Série d'exercices —
**1)** Restituez fidèlement le passage du texte sur les compagnes de prêtres catholiques qui commence par « Deux poids deux » et se termine par « les moines célibataires. ».
**2)** Poursuivez le texte sur les compagnes de prêtres catholiques au-delà de sa dernière phrase.

------ Texte étudié

Les vies brisées des compagnes'cachées' de prêtres catholiques

Longtemps occultée, la situation des compagnes de prêtres et parfois de religieux sort de l’ombre, et des associations existent dans différents pays d’Europe comme Plein Jour en France. Vie chaotique, brisée bien souvent, pour ces femmes qui sont longtemps restées à l’écart, enfants abandonnés à la naissance ou qui grandissent sans père, encouragement à l’avortement, relations épisodiques où la sexualité joue le rôle essentiel...Dans quelles mesures les conséquences de la règle imposée du célibat affectent elles l’Église catholique ? Décryptage.




L'ampleur du problème

Le nombre de demandes de dispenses de vœux du célibat faites au Vatican représenterait près de 500 cas par an. S'il n'existe aucune statistique précise sur le nombre actuel de prêtres qui se sont mariés après avoir abandonné leur ministère, en France, quelques 10.000 prêtres auraient raccroché la soutane depuis Vatican II (1965), soit environ 250 par an. La majorité pour se marier selon une enquête de France-info. Si on estime à quelques 20 000 leur nombre dans notre pays, à ce train là il ne restera plus grand monde pour officier...La plupart à un moment ou un autre de leur sacerdoce, vivent ou vivront ce déchirement entre l’amour de Dieu et celui d’une femme ou d’un homme ! Depuis les années 1970, sur environ 400.000 prêtres dans le monde, on estime à quelques dizaines de milliers le nombre de ceux qui ont quitté le sacerdoce et se sont mariés, ce qui n'est pas négligeable.
L'Église
catholique n’est guère prolixe sur le sujet, préférant fermer les yeux aussi longtemps que cette "double vie" ne s’étale pas au grand jour, ou ne fait pas scandale. 


Histoire d'un dogme incompréhensible

Des hommes mariés ont continué à être ordonnés prêtres et évêques jusqu'au XIIe siècle. C'est le premier concile du Latran (1123-1139) qui a déclaré invalides les mariages contractés par les prêtres après leur ordination et décrété que les candidats mariés ne pouvaient plus recevoir les ordres sacrés.Cette règle, qui n'existe pas dans les autres Églises anglicane, protestantes, orthodoxe (sauf pour les évêques orthodoxes qui doivent toujours être recrutés parmi les moines qui ont fait vœu de chasteté), provoque beaucoup de souffrances et décourage sans doute beaucoup de vocations. Elle est régulièrement violée.



Deux poids deux mesures

En outre, cette obligation du célibat n'est limitée qu'à l’Église catholique d'Occident. Dans toutes les Églises d'Orient, y compris celles qui sont sous la juridiction du pape de Rome -comme les maronites du Liban ou les coptes catholiques d’Égypte-, des hommes mariés peuvent être ordonnés prêtres.
Mais ils ne peuvent plus se marier une fois ordonnés et, comme dans l'orthodoxie, leurs évêques sont toujours choisis parmi les moines célibataires.

------------
------ Bloc de données

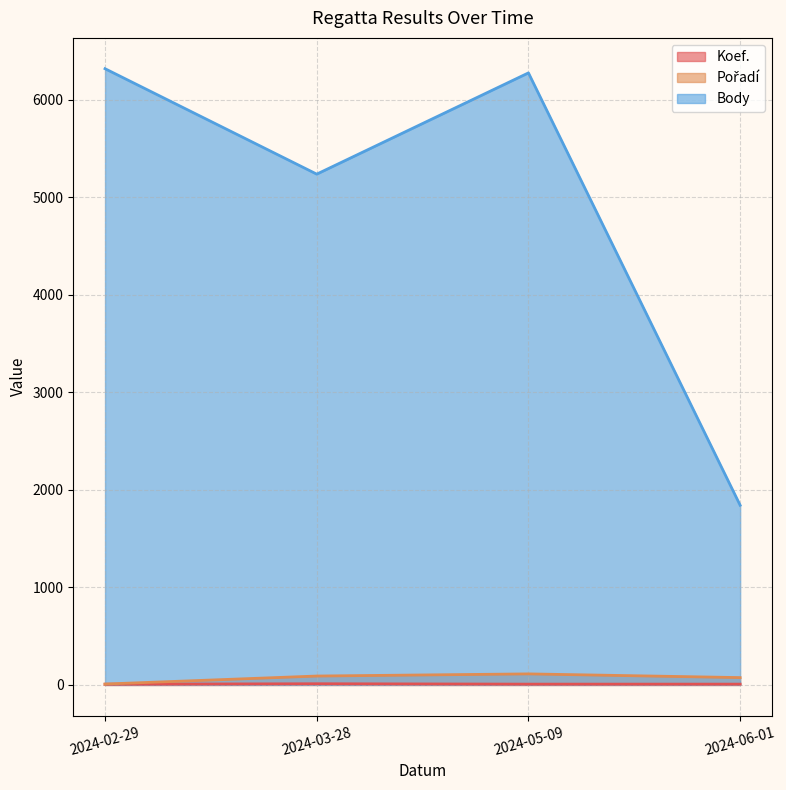

True or false: Pořadí has more than 1 points higher than both neighbors.

False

------------

Réponses attendues —
**1)**
Deux poids deux mesures

En outre, cette obligation du célibat n'est limitée qu'à l’Église catholique d'Occident. Dans toutes les Églises d'Orient, y compris celles qui sont sous la juridiction du pape de Rome -comme les maronites du Liban ou les coptes catholiques d’Égypte-, des hommes mariés peuvent être ordonnés prêtres.
Mais ils ne peuvent plus se marier une fois ordonnés et, comme dans l'orthodoxie, leurs évêques sont toujours choisis parmi les moines célibataires.

**2)**
Il est impossible à un prêtre d'annuler son ordination, un sacrement indissoluble. Cependant, la Congrégation pour le clergé à Rome peut donner dispense de leur état ecclésiastique à ceux qui le demandent et les relever de leurs vœux de célibat. Cela permet alors à ces prêtres de se marier, ou de se mettre en stand-by alors qu'ils traversent une période de doute ou de crise personnelle. L’église peut accepter ces demandes dans des circonstances particulières : pas de scandale, pas de caprice et surtout un dossier sérieusement motivé.
De plus c'est une loi imprudente et sévère: les prêtres mariés des premiers siècles de l’Église étaient-ils moins valides, moins consacrés au service de Dieu que les prêtres célibataires d'aujourd'hui? Et les prêtres mariés des Églises orientales sont-ils moins valides que les prêtres célibataires de l’Église latine? Ce qui fut possible et moral à une époque du catholicisme doit-il être considéré comme impossible et immoral aujourd'hui ?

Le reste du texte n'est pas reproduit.